● TO DO
Since the pictures are not wanted, reproduce only the rest of the records, exactly as given.
··· EXCERPTED DATA ···
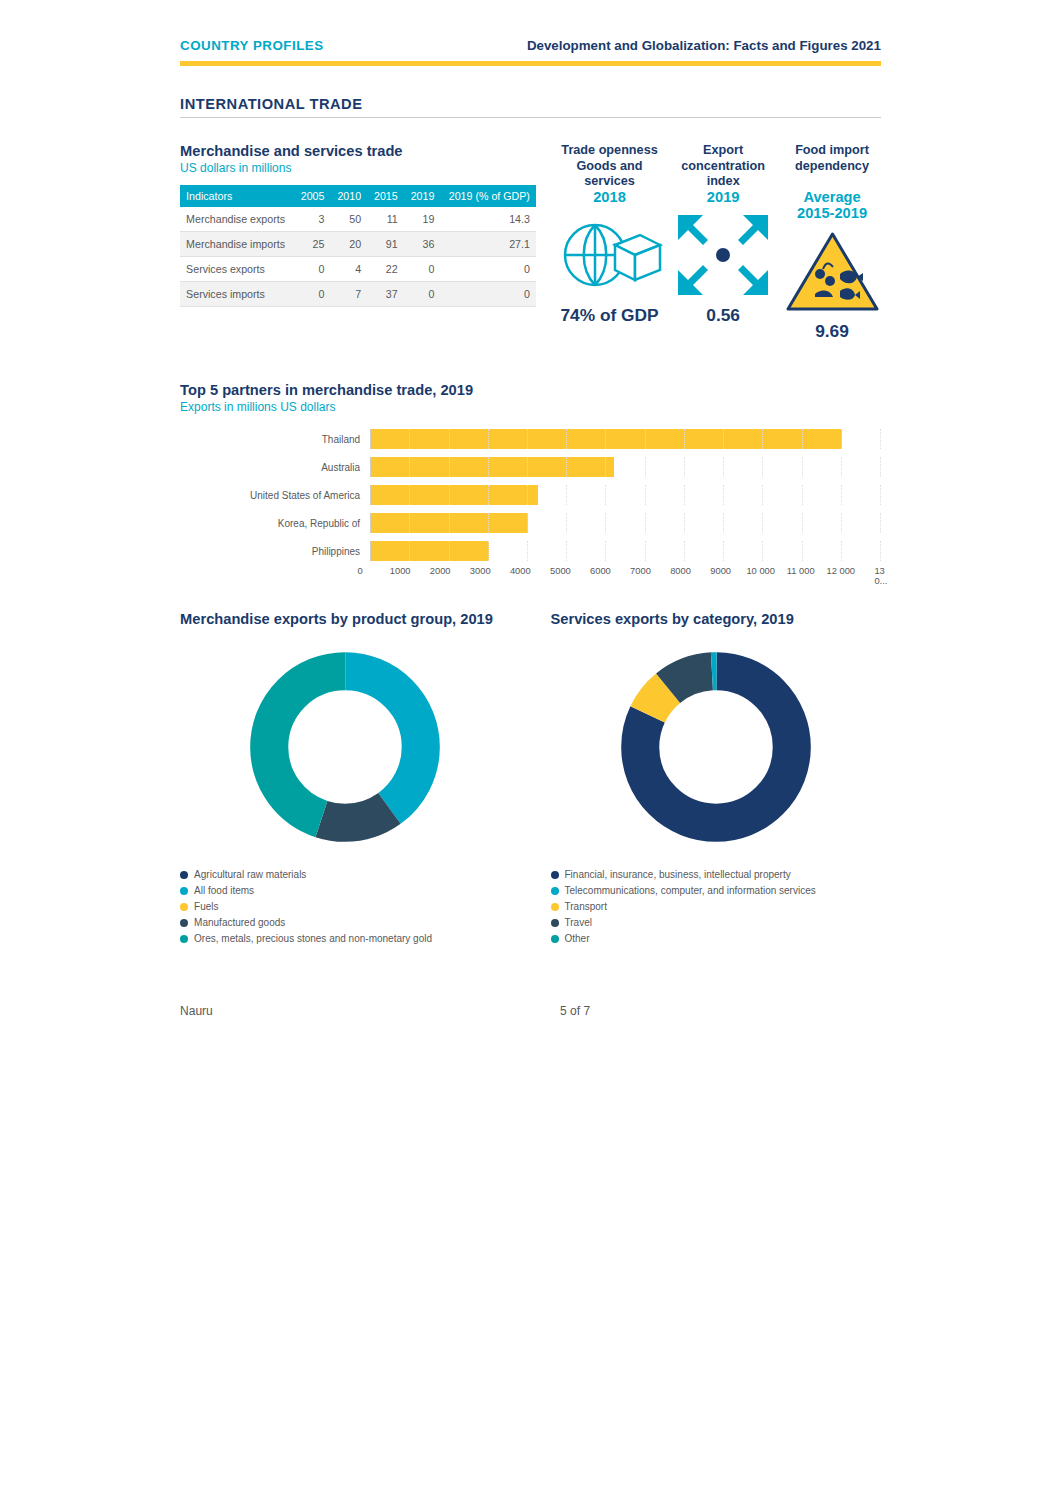COUNTRY PROFILES
Development and Globalization: Facts and Figures 2021
INTERNATIONAL TRADE
Merchandise and services trade
US dollars in millions
| Indicators | 2005 | 2010 | 2015 | 2019 | 2019 (% of GDP) |
| --- | --- | --- | --- | --- | --- |
| Merchandise exports | 3 | 50 | 11 | 19 | 14.3 |
| Merchandise imports | 25 | 20 | 91 | 36 | 27.1 |
| Services exports | 0 | 4 | 22 | 0 | 0 |
| Services imports | 0 | 7 | 37 | 0 | 0 |
Trade openness
Goods and services
2018
74% of GDP
Export concentration index
2019
0.56
Food import dependency
Average
2015-2019
9.69
Top 5 partners in merchandise trade, 2019
Exports in millions US dollars
Thailand
Australia
United States of America
Korea, Republic of
Philippines
0 1000 2000 3000 4000 5000 6000 7000 8000 9000 10 000 11 000 12 000 13 0...
Merchandise exports by product group, 2019
Agricultural raw materials
All food items
Fuels
Manufactured goods
Ores, metals, precious stones and non-monetary gold
Services exports by category, 2019
Financial, insurance, business, intellectual property
Telecommunications, computer, and information services
Transport
Travel
Other
Nauru
5 of 7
···
● RESULT
COUNTRY PROFILES
Development and Globalization: Facts and Figures 2021
INTERNATIONAL TRADE
Merchandise and services trade
US dollars in millions
| Indicators | 2005 | 2010 | 2015 | 2019 | 2019 (% of GDP) |
| --- | --- | --- | --- | --- | --- |
| Merchandise exports | 3 | 50 | 11 | 19 | 14.3 |
| Merchandise imports | 25 | 20 | 91 | 36 | 27.1 |
| Services exports | 0 | 4 | 22 | 0 | 0 |
| Services imports | 0 | 7 | 37 | 0 | 0 |
Trade openness
Goods and services
2018
74% of GDP
Export concentration index
2019
0.56
Food import dependency
Average
2015-2019
9.69
Top 5 partners in merchandise trade, 2019
Exports in millions US dollars
Thailand
Australia
United States of America
Korea, Republic of
Philippines
0 1000 2000 3000 4000 5000 6000 7000 8000 9000 10 000 11 000 12 000 13 0...
Merchandise exports by product group, 2019
Agricultural raw materials
All food items
Fuels
Manufactured goods
Ores, metals, precious stones and non-monetary gold
Services exports by category, 2019
Financial, insurance, business, intellectual property
Telecommunications, computer, and information services
Transport
Travel
Other
Nauru
5 of 7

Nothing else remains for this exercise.